16. Com base no caso clínico apresentado, o MFC deveria
A) fechar o diagnóstico de depressão e referenciar a paciente ao psiquiatra.
B) iniciar sertralina na dosagem de 100mg ao dia.
C) concluir o diagnóstico de luto patológico e iniciar lorazepan na dosagem de 2mg à
noite e referenciar a paciente para o serviço de psicologia.
D) problematizar a situação de vida pela qual a paciente está passando, orientar
sobre possíveis causas de seu sofrimento e manter seu diagnóstico em aberto,
pactuando nova consulta em intervalo de tempo breve.

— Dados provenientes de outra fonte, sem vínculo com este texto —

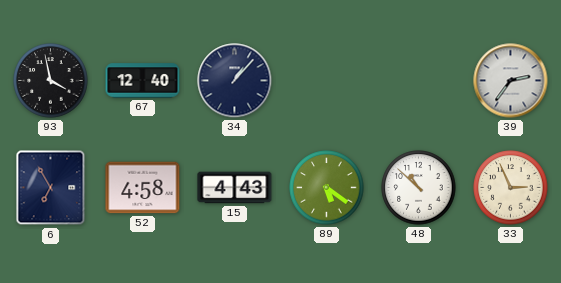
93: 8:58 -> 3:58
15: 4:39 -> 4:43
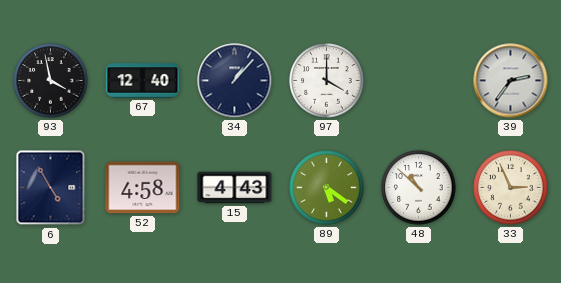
97: none -> 4:00
6: 6:55 -> 4:55
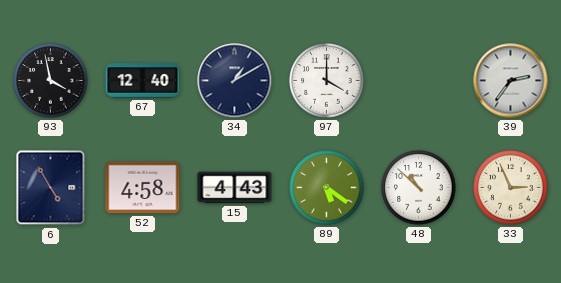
34: 1:07 -> 1:10
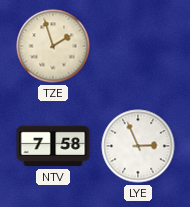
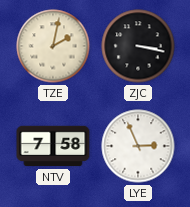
TZE: 1:57 -> 2:02
ZJC: none -> 3:17
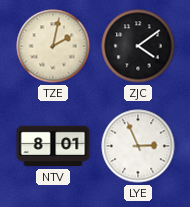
ZJC: 3:17 -> 4:09
NTV: 7:58 -> 8:01
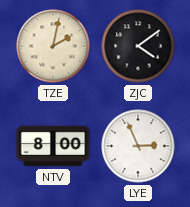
NTV: 8:01 -> 8:00
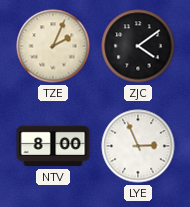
TZE: 2:02 -> 2:04
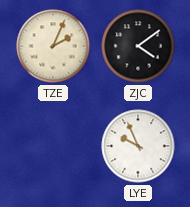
NTV: 8:00 -> none
LYE: 2:56 -> 9:56
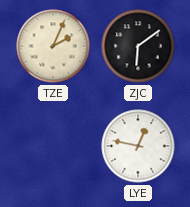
ZJC: 4:09 -> 6:09
LYE: 9:56 -> 12:47
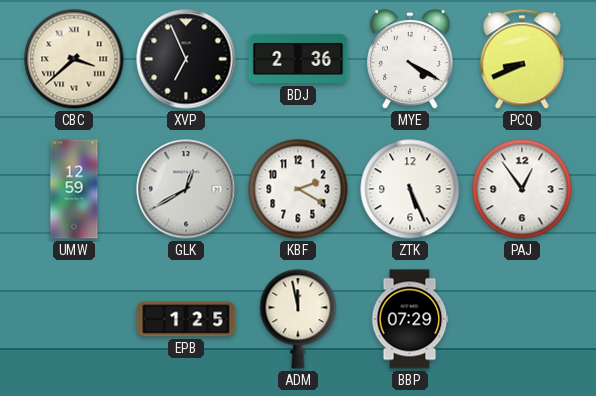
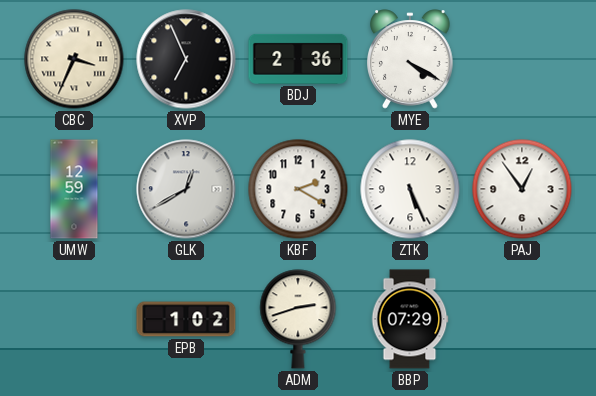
CBC: 3:38 -> 3:34
PCQ: 8:41 -> none
EPB: 1:25 -> 1:02
ADM: 11:58 -> 2:42
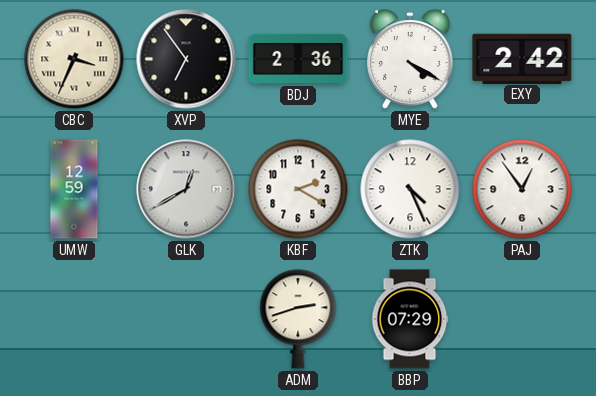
XVP: 6:56 -> 6:54
EXY: none -> 2:42
ZTK: 5:26 -> 4:26
EPB: 1:02 -> none
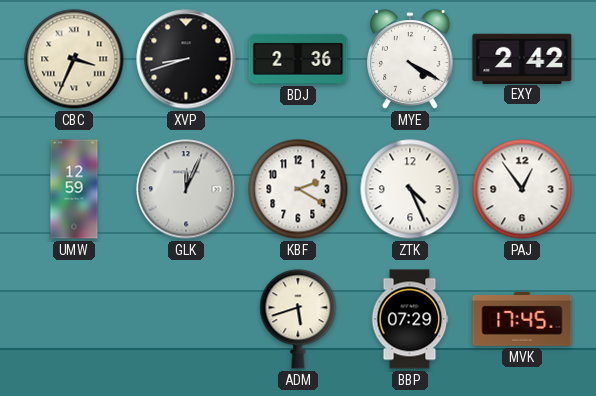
XVP: 6:54 -> 8:42
GLK: 12:40 -> 12:04
ADM: 2:42 -> 5:42
MVK: none -> 17:45
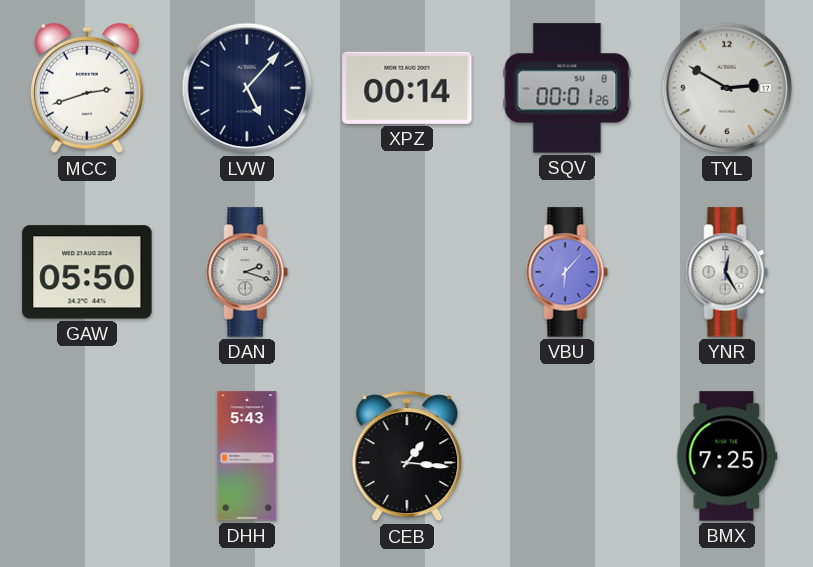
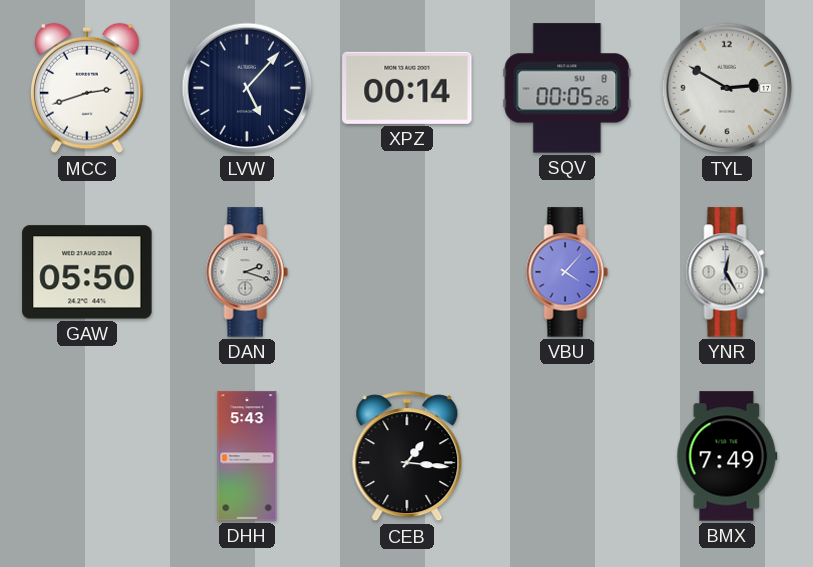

17. Caso, durante o segmento da paciente, opte-se pelo uso de medicação, a mais
indicada dentre as listadas a seguir seria
A) sertralina, 50mg.
B) venlafaxina, 75mg.
C) lítio, 300mg.
D) lorazepan, 2mg.

■ CONCLUSÃO
As pessoas que apresentam SMC constituem boa parte das demandas nos serviços
de APS de todo o mundo. Dessa forma, os MFCs devem estar preparados para lidar
com esse tipo de enfermidade. Mais uma vez, reforçam-se os princípios da APS,
como o favorecimento do acesso e o cuidado coordenado, integral e longitudinal,
como estratégicos no enfrentamento de tal questão. Além das questões vinculadas
aos serviços de saúde em si, percebe-se a grande influência de fatores, sobretudo de
ordem socioeconômica (desemprego, má habitação, violência e baixa renda, entre
outros) na prevalência dos TMCs. Nesse sentido, especialmente nos países em
desenvolvimento, tem-se na imensa desigualdade social o caldo propício para a
perpetuação do SMC na população. Assim, fazem-se necessárias ações de cunho
intersetorial, no sentido de se reduzir (ou quiçá abolir) as grandes disparidades
sociais. Mais uma vez, o MFC, como recurso da comunidade a qual assiste, pode
suscitar reflexões junto a esta (por meio de grupos de discussão locais, nas mídias
sociais, nas rádios e TVs locais e nos conselhos de saúde, entre outros) no sentido de
empoderá-la para lidar melhor com suas fragilidades e fortalecer sua resiliência para
superá-las. A utilização racional dos recursos disponíveis, por meio de uma avaliação
clínica judiciosa e do uso criterioso das ferramentas terapêuticas (medicamentosas e
não medicamentosas), contribui para o manejo adequado das situações de
enfermidade, melhorando a qualidade de vida das pessoas (em termos relacional,
laboral e familiar, entre outros). A pedra angular para o MFC ter êxito no segmento
de seus pacientes será a utilização dos princípios da abordagem centrada na pessoa,
em consonância com os pressupostos do paradigma da integralidade biopsicossocial
e da interdisciplinaridade no compartilhamento de informações e decisões.